Begin at the line below that contains "(3,3'-diaminobenzidine) immunohistochemical staining" and write out every line from there to the end of the entries, exactly.
BEGIN Data under study
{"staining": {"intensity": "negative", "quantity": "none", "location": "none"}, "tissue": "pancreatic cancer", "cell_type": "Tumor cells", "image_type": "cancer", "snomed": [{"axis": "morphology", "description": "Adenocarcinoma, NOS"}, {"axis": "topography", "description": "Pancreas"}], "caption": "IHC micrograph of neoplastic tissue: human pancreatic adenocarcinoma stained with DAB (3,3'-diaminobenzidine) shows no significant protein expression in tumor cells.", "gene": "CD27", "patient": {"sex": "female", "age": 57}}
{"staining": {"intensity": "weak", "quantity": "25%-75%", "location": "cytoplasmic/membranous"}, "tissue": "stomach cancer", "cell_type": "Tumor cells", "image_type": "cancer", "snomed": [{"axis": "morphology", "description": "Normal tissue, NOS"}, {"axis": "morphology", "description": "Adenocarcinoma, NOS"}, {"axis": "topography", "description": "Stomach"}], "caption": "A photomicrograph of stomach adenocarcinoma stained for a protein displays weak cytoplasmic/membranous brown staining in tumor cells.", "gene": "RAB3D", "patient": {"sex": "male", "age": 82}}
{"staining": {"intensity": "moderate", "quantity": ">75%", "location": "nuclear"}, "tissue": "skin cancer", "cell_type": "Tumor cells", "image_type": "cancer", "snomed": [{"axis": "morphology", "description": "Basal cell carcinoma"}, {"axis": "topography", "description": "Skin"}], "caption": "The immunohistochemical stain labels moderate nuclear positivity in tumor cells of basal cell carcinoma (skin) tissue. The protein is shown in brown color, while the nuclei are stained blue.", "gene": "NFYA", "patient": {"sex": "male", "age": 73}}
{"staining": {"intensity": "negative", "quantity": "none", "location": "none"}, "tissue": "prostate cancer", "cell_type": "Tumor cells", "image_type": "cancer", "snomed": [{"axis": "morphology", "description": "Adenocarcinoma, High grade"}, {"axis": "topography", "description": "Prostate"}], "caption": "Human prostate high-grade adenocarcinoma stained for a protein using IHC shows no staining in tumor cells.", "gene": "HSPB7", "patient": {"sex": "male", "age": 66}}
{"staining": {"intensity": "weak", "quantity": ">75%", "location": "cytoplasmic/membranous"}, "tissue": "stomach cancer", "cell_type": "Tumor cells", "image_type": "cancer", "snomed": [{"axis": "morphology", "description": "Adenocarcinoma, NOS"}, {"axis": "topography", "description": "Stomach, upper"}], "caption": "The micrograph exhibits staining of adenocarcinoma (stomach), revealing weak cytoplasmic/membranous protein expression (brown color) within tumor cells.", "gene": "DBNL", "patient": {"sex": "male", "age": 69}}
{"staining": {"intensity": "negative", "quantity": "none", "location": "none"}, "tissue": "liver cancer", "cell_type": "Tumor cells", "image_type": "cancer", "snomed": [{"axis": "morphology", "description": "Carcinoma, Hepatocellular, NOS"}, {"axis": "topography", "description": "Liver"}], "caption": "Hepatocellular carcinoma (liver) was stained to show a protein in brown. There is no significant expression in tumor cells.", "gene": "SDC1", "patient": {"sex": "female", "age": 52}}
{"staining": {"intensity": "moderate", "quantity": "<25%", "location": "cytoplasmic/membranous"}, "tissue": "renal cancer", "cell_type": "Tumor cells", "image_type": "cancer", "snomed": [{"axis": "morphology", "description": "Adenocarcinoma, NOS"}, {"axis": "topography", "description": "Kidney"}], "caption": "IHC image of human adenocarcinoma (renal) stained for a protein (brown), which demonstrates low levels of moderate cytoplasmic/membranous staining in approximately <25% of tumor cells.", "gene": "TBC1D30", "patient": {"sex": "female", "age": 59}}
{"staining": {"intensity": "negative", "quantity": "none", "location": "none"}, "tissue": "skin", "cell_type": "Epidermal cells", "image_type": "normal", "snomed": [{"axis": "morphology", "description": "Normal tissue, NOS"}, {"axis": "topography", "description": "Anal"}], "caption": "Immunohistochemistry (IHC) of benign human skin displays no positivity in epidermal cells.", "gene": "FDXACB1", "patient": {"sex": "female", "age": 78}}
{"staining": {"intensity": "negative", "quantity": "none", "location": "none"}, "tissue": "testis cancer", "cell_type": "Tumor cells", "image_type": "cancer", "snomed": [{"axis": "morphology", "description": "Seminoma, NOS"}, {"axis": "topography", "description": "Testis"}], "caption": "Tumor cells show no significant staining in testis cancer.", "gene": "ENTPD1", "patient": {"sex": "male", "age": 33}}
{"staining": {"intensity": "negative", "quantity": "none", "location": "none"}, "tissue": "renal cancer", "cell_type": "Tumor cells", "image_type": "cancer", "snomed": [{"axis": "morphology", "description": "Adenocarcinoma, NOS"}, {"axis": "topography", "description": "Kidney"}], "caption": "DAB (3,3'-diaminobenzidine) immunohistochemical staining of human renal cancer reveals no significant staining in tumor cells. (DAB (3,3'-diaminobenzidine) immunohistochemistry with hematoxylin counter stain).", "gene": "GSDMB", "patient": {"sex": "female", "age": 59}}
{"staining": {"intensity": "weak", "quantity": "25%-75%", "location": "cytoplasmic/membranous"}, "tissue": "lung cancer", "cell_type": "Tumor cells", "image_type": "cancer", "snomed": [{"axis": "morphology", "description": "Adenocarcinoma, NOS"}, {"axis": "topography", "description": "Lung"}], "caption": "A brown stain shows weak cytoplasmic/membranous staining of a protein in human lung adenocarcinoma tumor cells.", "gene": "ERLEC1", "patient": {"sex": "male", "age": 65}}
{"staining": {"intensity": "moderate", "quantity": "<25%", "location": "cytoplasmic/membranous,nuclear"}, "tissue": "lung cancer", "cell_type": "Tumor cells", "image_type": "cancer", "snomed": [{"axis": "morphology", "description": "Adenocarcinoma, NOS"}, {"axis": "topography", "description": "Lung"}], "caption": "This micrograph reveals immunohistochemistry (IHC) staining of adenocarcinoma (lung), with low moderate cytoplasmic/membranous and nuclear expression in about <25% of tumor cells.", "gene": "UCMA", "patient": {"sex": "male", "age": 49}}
END Data under study
> Answer for this exercise:
{"staining": {"intensity": "negative", "quantity": "none", "location": "none"}, "tissue": "renal cancer", "cell_type": "Tumor cells", "image_type": "cancer", "snomed": [{"axis": "morphology", "description": "Adenocarcinoma, NOS"}, {"axis": "topography", "description": "Kidney"}], "caption": "DAB (3,3'-diaminobenzidine) immunohistochemical staining of human renal cancer reveals no significant staining in tumor cells. (DAB (3,3'-diaminobenzidine) immunohistochemistry with hematoxylin counter stain).", "gene": "GSDMB", "patient": {"sex": "female", "age": 59}}
{"staining": {"intensity": "weak", "quantity": "25%-75%", "location": "cytoplasmic/membranous"}, "tissue": "lung cancer", "cell_type": "Tumor cells", "image_type": "cancer", "snomed": [{"axis": "morphology", "description": "Adenocarcinoma, NOS"}, {"axis": "topography", "description": "Lung"}], "caption": "A brown stain shows weak cytoplasmic/membranous staining of a protein in human lung adenocarcinoma tumor cells.", "gene": "ERLEC1", "patient": {"sex": "male", "age": 65}}
{"staining": {"intensity": "moderate", "quantity": "<25%", "location": "cytoplasmic/membranous,nuclear"}, "tissue": "lung cancer", "cell_type": "Tumor cells", "image_type": "cancer", "snomed": [{"axis": "morphology", "description": "Adenocarcinoma, NOS"}, {"axis": "topography", "description": "Lung"}], "caption": "This micrograph reveals immunohistochemistry (IHC) staining of adenocarcinoma (lung), with low moderate cytoplasmic/membranous and nuclear expression in about <25% of tumor cells.", "gene": "UCMA", "patient": {"sex": "male", "age": 49}}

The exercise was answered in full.